If you find yourself in the position of today’s Event Chairman, planning a dinner and deciding what – if any – entertainment to offer, here are a few suggestions:

1. First, give serious thought to whether this is a situation where your guests will want to sit back and be entertained, or whether they would prefer to engage one another in conversation.

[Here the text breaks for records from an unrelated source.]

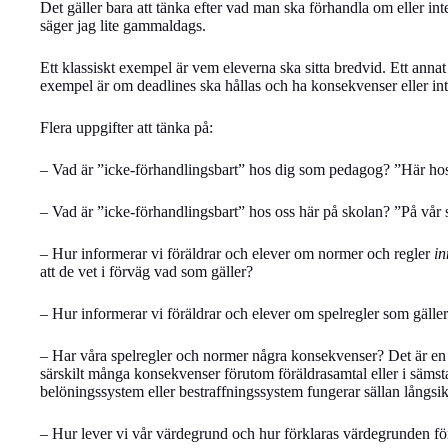
Det gäller bara att tänka efter vad man ska förhandla om eller inte
säger jag lite gammaldags.
Ett klassiskt exempel är vem eleverna ska sitta bredvid. Ett anna
exempel är om deadlines ska hållas och ha konsekvenser eller i
Flera uppgifter att tänka på:
– Vad är ”icke-förhandlingsbart” hos dig som pedagog? ”Här h
– Vad är ”icke-förhandlingsbart” hos oss här på skolan? ”På vår
– Hur informerar vi föräldrar och elever om normer och regler
i
att de vet i förväg vad som gäller?
– Hur informerar vi föräldrar och elever om spelregler som gäll
– Har våra spelregler och normer några konsekvenser? Det är en 
särskilt många konsekvenser förutom föräldrasamtal eller i säms
belöningssystem eller bestraffningssystem fungerar sällan långsik
– Hur lever vi vår värdegrund och hur förklaras värdegrunden för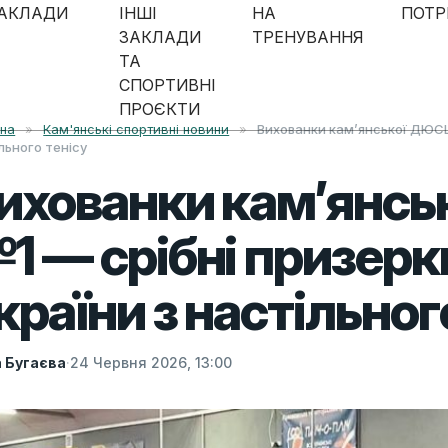
АКЛАДИ
ІНШІ
НА
ПОТР
ЗАКЛАДИ
ТРЕНУВАННЯ
ТА
СПОРТИВНІ
ПРОЄКТИ
вна
»
Кам'янські спортивні новини
»
Вихованки кам’янської ДЮСШ
льного тенісу
ихованки кам’янс
1 — срібні призерк
країни з настільног
а Бугаєва
·
24 Червня 2026, 13:00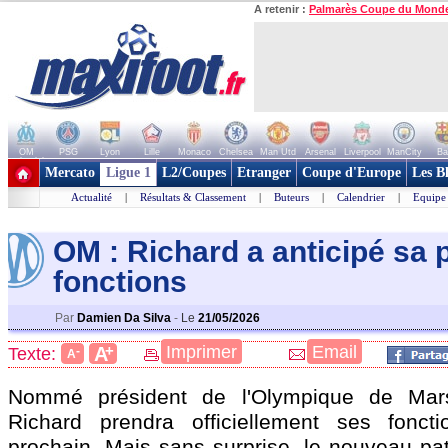
A retenir :
Palmarès Coupe du Mond
OM
PSG
Lyon
Lille
Monaco
Chelsea
Man Utd
Arsenal
Liverpool
ManCity
Ba
+ de clubs
Mercato
Ligue 1
L2/Coupes
Etranger
Coupe d'Europe
Les B
Actualité
|
Résultats & Classement
|
Buteurs
|
Calendrier
|
Equipe
OM : Richard a anticipé sa 
fonctions
Par
Damien Da Silva
-
Le
21/05/2026
+
Imprimer
Email
A
Texte:
-
A
Nommé président de l'Olympique de Mars
Richard prendra officiellement ses foncti
prochain. Mais sans surprise, le nouveau pa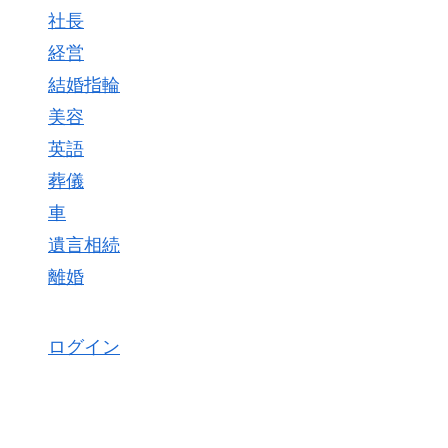
社長
経営
結婚指輪
美容
英語
葬儀
車
遺言相続
離婚
ログイン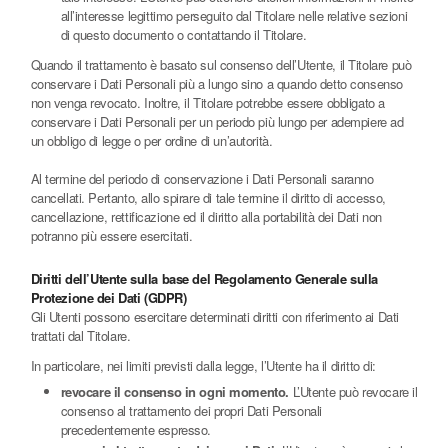
all’interesse legittimo perseguito dal Titolare nelle relative sezioni
di questo documento o contattando il Titolare.
Quando il trattamento è basato sul consenso dell’Utente, il Titolare può
conservare i Dati Personali più a lungo sino a quando detto consenso
non venga revocato. Inoltre, il Titolare potrebbe essere obbligato a
conservare i Dati Personali per un periodo più lungo per adempiere ad
un obbligo di legge o per ordine di un’autorità.
Al termine del periodo di conservazione i Dati Personali saranno
cancellati. Pertanto, allo spirare di tale termine il diritto di accesso,
cancellazione, rettificazione ed il diritto alla portabilità dei Dati non
potranno più essere esercitati.
Diritti dell’Utente sulla base del Regolamento Generale sulla
Protezione dei Dati (GDPR)
Gli Utenti possono esercitare determinati diritti con riferimento ai Dati
trattati dal Titolare.
In particolare, nei limiti previsti dalla legge, l’Utente ha il diritto di:
revocare il consenso in ogni momento.
L’Utente può revocare il
consenso al trattamento dei propri Dati Personali
precedentemente espresso.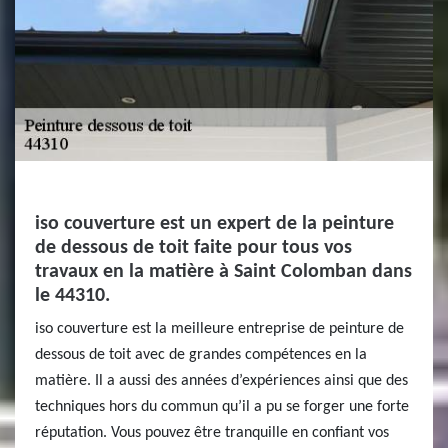
iso couverture est un expert de la peinture
de dessous de toit faite pour tous vos
travaux en la matière à Saint Colomban dans
le 44310.
iso couverture est la meilleure entreprise de peinture de
dessous de toit avec de grandes compétences en la
matière. Il a aussi des années d’expériences ainsi que des
techniques hors du commun qu’il a pu se forger une forte
réputation. Vous pouvez être tranquille en confiant vos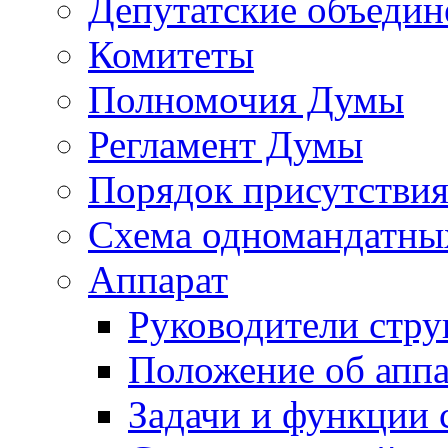
Депутатские объедин
Комитеты
Полномочия Думы
Регламент Думы
Порядок присутствия
Схема одномандатны
Аппарат
Руководители стру
Положение об аппа
Задачи и функции 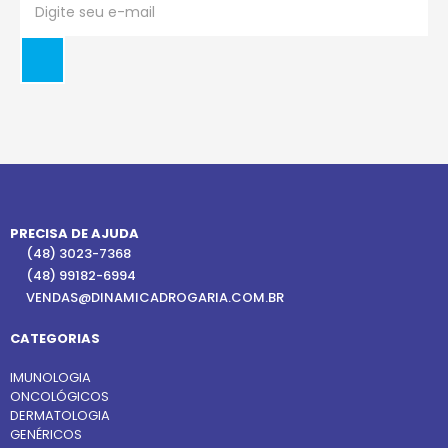
PRECISA DE AJUDA
(48) 3023-7368
(48) 99182-6994
VENDAS@DINAMICADROGARIA.COM.BR
CATEGORIAS
IMUNOLOGIA
ONCOLÓGICOS
DERMATOLOGIA
GENÉRICOS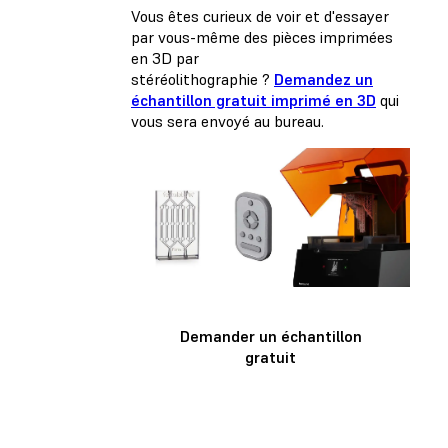
Vous êtes curieux de voir et d'essayer
par vous-même des pièces imprimées
en 3D par
stéréolithographie ?
Demandez un
échantillon gratuit imprimé en 3D
qui
vous sera envoyé au bureau.
Demander un échantillon
gratuit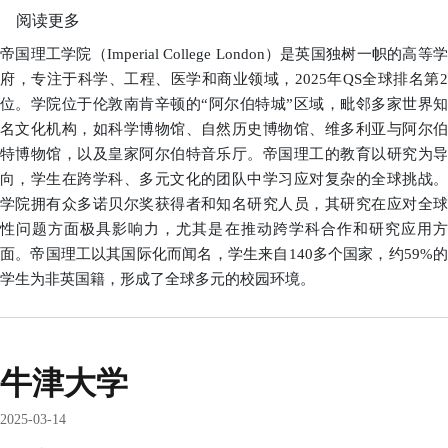
阅读更多
关
于
帝国理工学院（Imperial College London）是英国独树一帜的高等学
帝
府，专注于科学、工程、医学和商业领域，2025年QS全球排名第2
国
位。学院位于伦敦南肯辛顿的“阿尔伯特城”区域，毗邻多家世界知
理
名文化机构，如科学博物馆、自然历史博物馆、维多利亚与阿尔伯
工
特博物馆，以及皇家阿尔伯特音乐厅。帝国理工的教育以研究为导
学
向，学生在跨学科、多元文化的团队中学习应对复杂的全球挑战。
院
学院拥有众多诺贝尔奖获得者和知名研究人员，其研究在应对全球
性问题方面极具影响力，尤其是在推动跨学科合作和研究应用方
面。帝国理工以其国际化而闻名，学生来自140多个国家，约59%的
学生为非英国籍，形成了全球多元的校园环境。
牛津大学
2025-03-14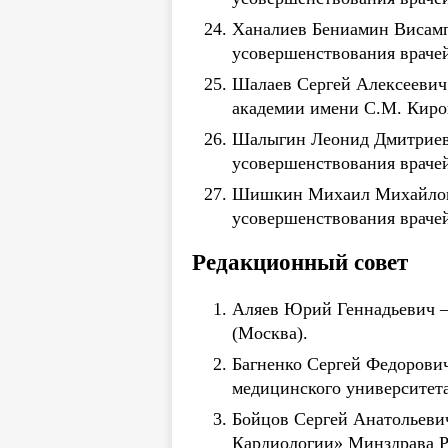
Ханалиев Бениамин Висамп
усовершенствования врачей
Шалаев Сергей Алексеевич
академии имени С.М. Киро
Шалыгин Леонид Дмитриеви
усовершенствования врачей
Шишкин Михаил Михайлович
усовершенствования врачей
Редакционный совет
Аляев Юрий Геннадьевич — 
(Москва).
Багненко Сергей Федорович
медицинского университета
Бойцов Сергей Анатольеви
Кардиологии» Минздрава Р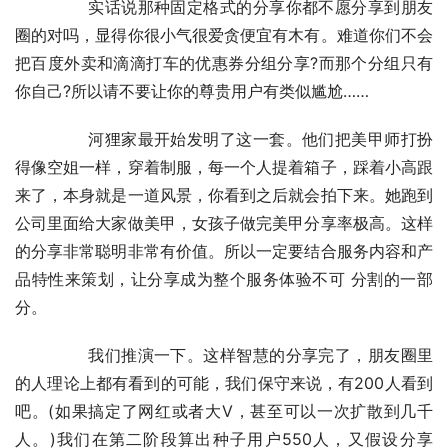
	　　实话说那种固定格式的分享你都不愿分享到朋友
圈的对吗，显得你很小气很爱贪便宜有木有。难道你们不会
把百度外卖和滴滴打车的优惠券分组分享?而那个分组只有
你自己?所以请不要让你的尊贵用户有类似尴尬……
	　　河狸家最开始发明了这一套。他们把美甲师打扮
得像空姐一样，穿着制服，每一个人提着箱子，踩着小高跟
来了，本身就是一道风景，你看到之后就会拍下来。她跑到 
公司里面给大家做美甲，女孩子做完美甲分享率极高。这样
的分享非常聪明非常有价值。所以一定要结合服务内容和产
品特性来策划，让分享成为整个服务体验不可 分割的一部
分。
	　　我们推演一下。这样智慧的分享完了，朋友圈里
的人理论上都有看到的可能，我们保守来说，有200人看到
吧。(如果搞定了网红或者大V，甚至可以一次扩散到几千
人。)我们在第二阶段算出种子用户550人，又假设分享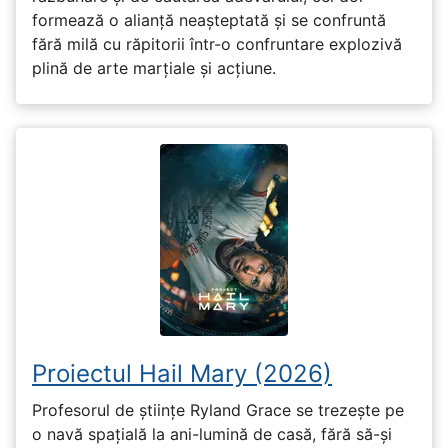
formează o alianță neașteptată și se confruntă
fără milă cu răpitorii într-o confruntare explozivă
plină de arte marțiale și acțiune.
Proiectul Hail Mary (2026)
Profesorul de științe Ryland Grace se trezește pe
o navă spațială la ani-lumină de casă, fără să-și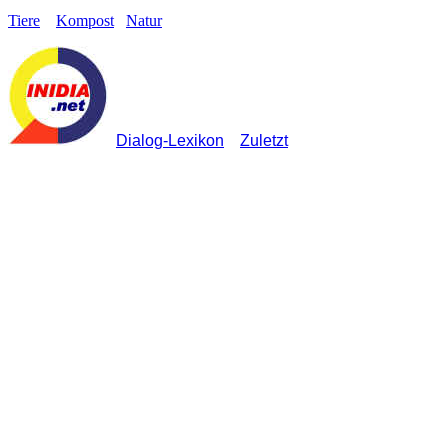
Tiere
Kompost
Natur
Dialog-Lexikon
Zuletzt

2. If you do decide on a program, be aware that your speaker/entertainer expects and deserves a basic level of courtesy from the audience. Jokes whose punchlines can’t be heard aren’t funny. Song lyrics and meaningful information which are muffled by crowd noise are lost.

3. Finally, it is rude – both to the speaker and to those in the audience who are actually trying to listen – to have ongoing chatter in the room. It is no different than if someone sat down in front of you in a movie theater, then yakked all through the feature.

How do you prevent such occurrences? Well, you might try simply imparting your expectations to the crowd with an introduction like this: “And now it’s time for the moment we’ve been waiting for – our Program. I’ve told our speaker that we have the most attentive and courteous audience he will ever see. I know you won’t let me down.”

If that doesn’t work for you, I can give you the number of a lady Drill Sergeant.